Ashildr has repeatedly seen the people she loves most die and the scars of her experiences have caused her to become “desensitised to the world” as she refuses to get close to anyone lest they too blow away like smoke in a moment. These are the very things the Doctor most fears he will become.
After being wasted somewhat in the previous episode, it’s great to see Maisie Williams sink her teeth into a meatier role this time out. Her unrivalled ability to appear wise beyond her years comes into play here in a character who has lived far beyond what her looks suggest, and Williams is able to run through a whole gamut of emotions as the Doctor’s return sparks some terrible memories for Ashildr.

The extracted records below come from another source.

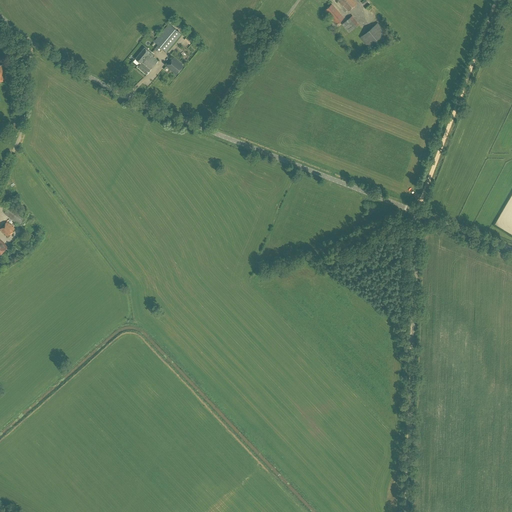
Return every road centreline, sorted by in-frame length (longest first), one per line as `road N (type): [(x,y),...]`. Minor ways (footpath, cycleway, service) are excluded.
road 1 (unclassified): [(416,212),(149,108),(0,16)]
road 2 (unclassified): [(404,511),(416,212)]
road 3 (track): [(416,212),(496,0)]
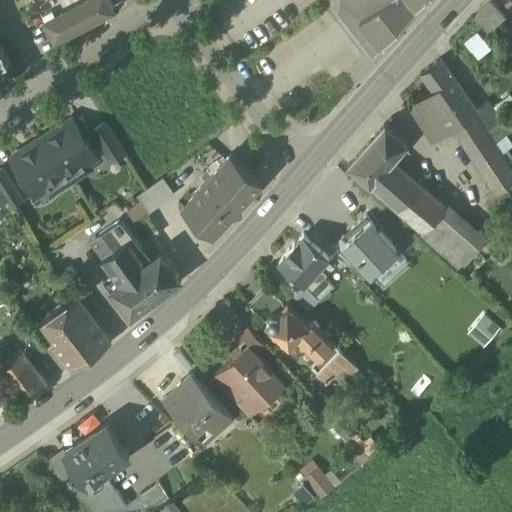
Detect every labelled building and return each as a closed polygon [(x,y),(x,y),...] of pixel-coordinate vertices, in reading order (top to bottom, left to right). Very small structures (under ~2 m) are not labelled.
[(34,0),(44,19),(54,39),(113,8),(108,0),(34,0)] [(347,0),(377,41),(435,0),(347,0)] [(472,18),(488,35),(506,18),(490,1),(472,18)] [(491,49),(476,33),(463,44),(478,60),(491,49)] [(0,46),(0,89),(1,89),(0,86),(0,85),(11,81),(2,60),(7,57),(2,45),(0,46)] [(430,91),(445,113),(466,100),(469,99),(440,59),(420,74),(432,90),(430,91)] [(454,128),(496,192),(511,181),(511,168),(495,144),(473,110),(466,100),(445,113),(430,91),(408,107),(432,143),(454,128)] [(511,97),(509,94),(494,106),(501,116),(511,106),(511,97)] [(473,110),(495,144),(508,135),(486,102),(473,110)] [(52,130),(40,137),(69,182),(87,170),(81,160),(93,152),(74,122),(55,135),(52,130)] [(92,130),(111,161),(124,153),(104,122),(92,130)] [(347,164),(364,180),(386,155),(391,159),(405,143),(383,124),(347,164)] [(51,193),(69,182),(40,137),(29,144),(32,149),(13,162),(32,192),(45,183),(51,193)] [(183,206),(213,233),(231,213),(241,213),(240,203),(260,181),(230,154),(183,206)] [(364,180),(438,245),(460,221),(391,159),(386,155),(364,180)] [(2,169),(0,169),(0,188),(7,200),(11,206),(22,199),(2,169)] [(136,195),(148,211),(174,193),(162,176),(136,195)] [(351,249),(369,269),(370,268),(395,247),(366,214),(341,237),(351,249)] [(119,219),(114,222),(126,239),(143,263),(151,258),(119,219)] [(438,245),(460,264),(475,248),(482,240),(460,221),(438,245)] [(104,230),(116,247),(126,239),(114,222),(104,230)] [(89,240),(102,257),(116,247),(104,230),(89,240)] [(278,261),(303,285),(320,267),(328,259),(302,235),(294,244),(293,242),(286,250),(287,252),(278,261)] [(351,249),(341,237),(333,244),(344,256),(351,249)] [(134,271),(154,299),(181,279),(160,251),(151,258),(143,263),(126,239),(116,247),(134,271)] [(395,246),(395,247),(370,268),(383,283),(409,261),(395,246)] [(110,289),(130,318),(153,300),(154,299),(134,271),(116,247),(102,257),(120,282),(110,289)] [(486,258),(475,248),(460,264),(458,267),(469,277),(486,258)] [(327,273),(320,267),(303,285),(317,298),(327,287),(332,283),(324,276),(327,273)] [(317,298),(303,285),(292,295),(307,311),(319,299),(317,298)] [(327,287),(317,298),(319,299),(322,303),(333,293),(327,287)] [(247,306),(264,322),(268,318),(271,314),(277,314),(285,306),(265,288),(247,306)] [(40,322),(56,345),(80,327),(78,326),(92,316),(77,295),(40,322)] [(297,339),(316,358),(317,358),(333,340),(314,319),(309,323),(305,320),(305,319),(295,310),(295,311),(287,304),(285,306),(277,314),(271,314),(268,318),(268,323),(267,326),(289,347),(297,339)] [(467,330),(484,344),(500,324),(484,311),(467,330)] [(111,341),(92,316),(78,326),(80,327),(56,345),(53,347),(71,371),(111,341)] [(229,353),(233,357),(248,343),(256,352),(265,344),(248,326),(231,342),(236,347),(229,353)] [(357,366),(333,340),(317,358),(316,358),(310,363),(327,379),(343,363),(352,371),(357,366)] [(0,351),(0,373),(23,404),(51,383),(46,376),(42,379),(14,341),(0,351)] [(246,394),(258,408),(285,384),(256,352),(248,343),(233,357),(221,368),(246,394)] [(212,376),(236,403),(246,394),(221,368),(212,376)] [(165,402),(201,442),(203,440),(198,433),(224,410),(229,416),(230,415),(193,373),(179,385),(181,388),(165,402)] [(163,400),(165,402),(181,388),(179,385),(163,400)] [(246,394),(236,403),(249,416),(258,408),(246,394)] [(198,433),(203,440),(229,416),(224,410),(198,433)] [(64,455),(85,486),(102,474),(128,456),(107,425),(66,454),(64,455)] [(74,496),(86,488),(85,486),(64,455),(66,454),(63,451),(44,463),(74,496)] [(74,496),(89,511),(123,511),(127,510),(102,474),(85,486),(86,488),(74,496)] [(309,481),(321,496),(328,490),(317,475),(309,481)] [(138,502),(145,511),(160,511),(171,505),(156,484),(136,499),(138,502)] [(145,511),(138,502),(127,510),(123,511),(145,511)]
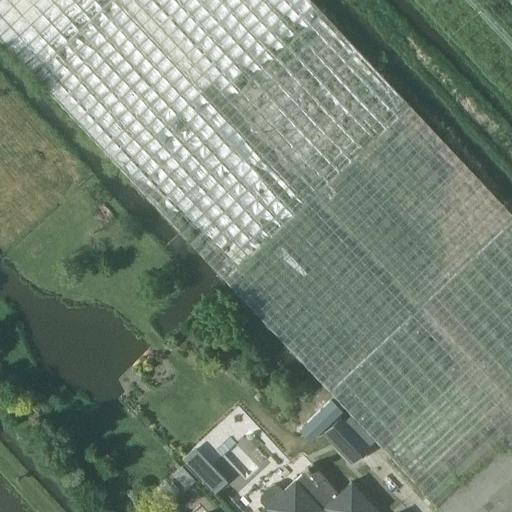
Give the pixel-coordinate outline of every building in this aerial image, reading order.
[(0,0),(0,38),(324,386),(437,507),(436,508),(439,511),(506,511),(511,508),(511,213),(312,0),(0,0)] [(511,0),(415,0),(511,102),(511,0)] [(339,416),(328,404),(300,429),(311,441),(339,416)] [(344,418),(326,436),(337,448),(355,430),(344,418)] [(263,510),(260,511),(319,511),(325,507),(329,511),(374,511),(377,508),(351,481),(339,492),(312,463),(285,489),(280,484),(272,483),(261,493),(260,500),(266,507),(263,510)]
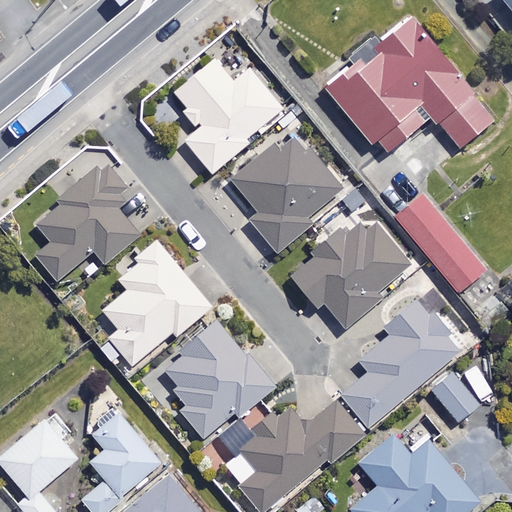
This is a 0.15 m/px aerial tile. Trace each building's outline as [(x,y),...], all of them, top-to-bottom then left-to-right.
[(511,0),(503,0),(511,10),(511,0)] [(495,123),(413,18),(350,67),(353,71),(329,89),(372,144),(377,140),(388,154),(434,118),(460,150),(495,123)] [(235,84),(214,60),(175,93),(204,127),(186,143),(214,175),(248,145),(246,142),(283,110),(250,71),(235,84)] [(343,192),(293,131),(233,180),(261,214),(251,222),(278,255),(313,226),(308,220),(343,192)] [(130,193),(101,163),(36,225),(52,242),(37,257),(61,282),(93,251),(107,266),(141,233),(116,207),(130,193)] [(484,273),(420,195),(395,216),(459,294),(484,273)] [(413,269),(373,222),(349,243),(340,233),(290,275),(323,313),(327,309),(346,331),(378,303),(376,301),(413,269)] [(213,308),(159,242),(137,260),(140,264),(120,280),(129,291),(105,311),(121,330),(100,347),(123,375),(174,333),(178,337),(213,308)] [(463,350),(422,300),(387,328),(393,335),(362,360),(371,372),(343,395),(369,427),(463,350)] [(275,384),(216,323),(164,373),(192,402),(182,412),(207,438),(236,410),(241,416),(275,384)] [(479,405),(452,373),(432,391),(459,422),(479,405)] [(287,407),(227,452),(231,458),(223,464),(258,511),(262,511),(364,437),(338,404),(304,429),(287,407)] [(104,511),(161,463),(115,411),(91,431),(108,450),(93,463),(107,480),(83,500),(93,511),(104,511)] [(18,503),(25,511),(55,511),(39,493),(83,456),(50,417),(0,458),(0,460),(28,495),(18,503)] [(412,458),(391,433),(358,461),(380,486),(352,510),(353,511),(469,511),(480,503),(430,443),(412,458)] [(201,511),(169,474),(124,511),(201,511)]
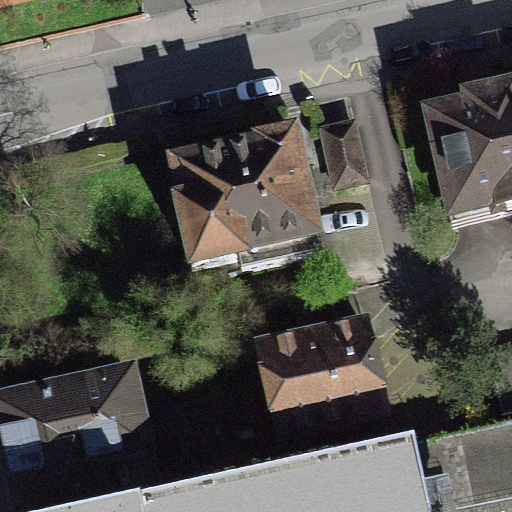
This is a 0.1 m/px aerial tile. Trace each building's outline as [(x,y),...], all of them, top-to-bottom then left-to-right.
[(511,90),(415,112),(442,232),(511,216),(511,90)] [(287,123),(157,151),(181,261),(310,233),(287,123)] [(347,322),(238,345),(259,445),(368,422),(347,322)] [(0,483),(136,455),(120,380),(0,405),(0,483)] [(511,511),(511,414),(54,511),(511,511)]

It’s all pretty bleak stuff – especially the uncomfortably wrenching moment where Ashildr is seen mourning her dead children – which is perhaps why Tregenna tries unsuccessfully to lighten the mood. Attempts to insert broad comedy hijinks into proceedings, including bumbling guards, a fire-breathing humanoid lion and a pun-spouting highwayman (Rufus Hound in a brief but lively turn), sit awkwardly alongside the largely introspective tone.

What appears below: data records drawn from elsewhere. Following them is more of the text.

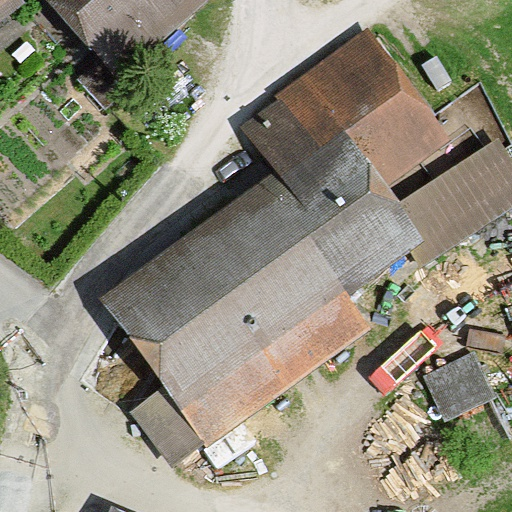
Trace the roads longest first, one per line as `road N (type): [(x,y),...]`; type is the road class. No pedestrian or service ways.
road 1 (residential): [(44,353),(272,40)]
road 2 (unclassified): [(44,353),(12,511)]
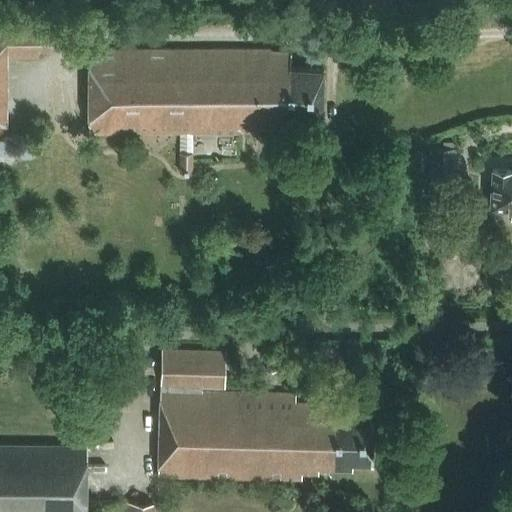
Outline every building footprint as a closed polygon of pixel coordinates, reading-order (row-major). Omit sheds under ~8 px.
[(0,132),(5,133),(4,57),(40,57),(40,52),(54,52),(54,22),(0,22),(0,132)] [(322,115),(323,68),(290,67),(291,51),(271,51),(271,49),(89,49),(88,133),(179,132),(179,171),(192,171),(192,132),(239,132),(239,127),(288,127),(289,114),(322,115)] [(33,142),(0,138),(0,154),(32,157),(33,142)] [(453,174),(454,147),(429,146),(428,173),(453,174)] [(511,170),(493,169),(490,206),(511,207),(511,170)] [(470,202),(471,179),(456,178),(454,201),(470,202)] [(504,280),(508,272),(500,267),(495,276),(504,280)] [(352,462),(372,462),(371,414),(335,413),(336,402),(295,400),(296,393),(224,391),(225,350),(162,348),(158,475),(302,479),(302,472),(318,472),(318,467),(352,467),(352,462)] [(268,359),(268,371),(278,371),(278,359),(268,359)] [(0,511),(86,511),(87,445),(0,443),(0,511)] [(157,511),(158,502),(126,502),(126,511),(157,511)]
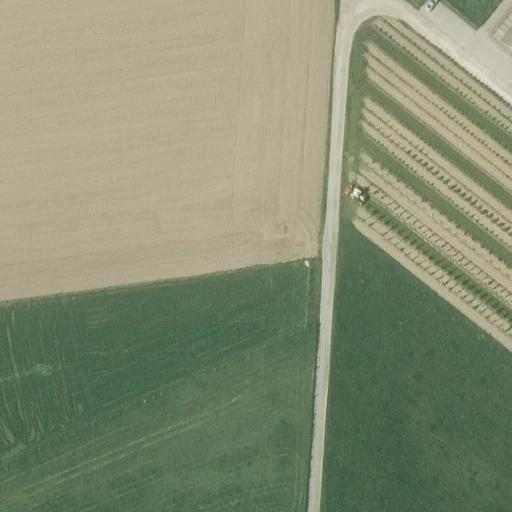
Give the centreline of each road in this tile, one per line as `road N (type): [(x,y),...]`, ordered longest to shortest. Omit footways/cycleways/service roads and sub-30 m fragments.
road 1 (track): [(308,511),(341,0)]
road 2 (track): [(511,94),(393,0)]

These wild lurches in tone lead to a chaotic final act that sees the moody atmosphere give way to something more akin to an apocalyptic disaster movie as Ashildr inadvertently welcomes an alien invasion from another world. This sudden burst of daft, bombastic action is completely out of place with the rest of the episode, which relies on character driven performances for its thrills, and rather dilutes the impact of the final scenes.
It still manages to end on an intriguing note, though, as we spot Ashildr lurking behind Clara moments after she warned the Doctor she would be watching over his discarded companions. Is this the last time we’ll see Ashildr? Is the Doctor about to lose another loved one? Will she be the one to send him over to Ashildr’s side? The questions are mounting as we barrel towards the series finale.
The Woman Who Lived is by no means a perfect episode, suffering from a lurching tone and underserved guest stars, but it’s also a fascinating character study on the price of defying death that’s backed up by superb performances from Peter Capaldi and Maisie Williams. Sure, it’s not a satisfying whole, but in parts this is one of the most gripping and challenging Doctor Who stories in quite some time.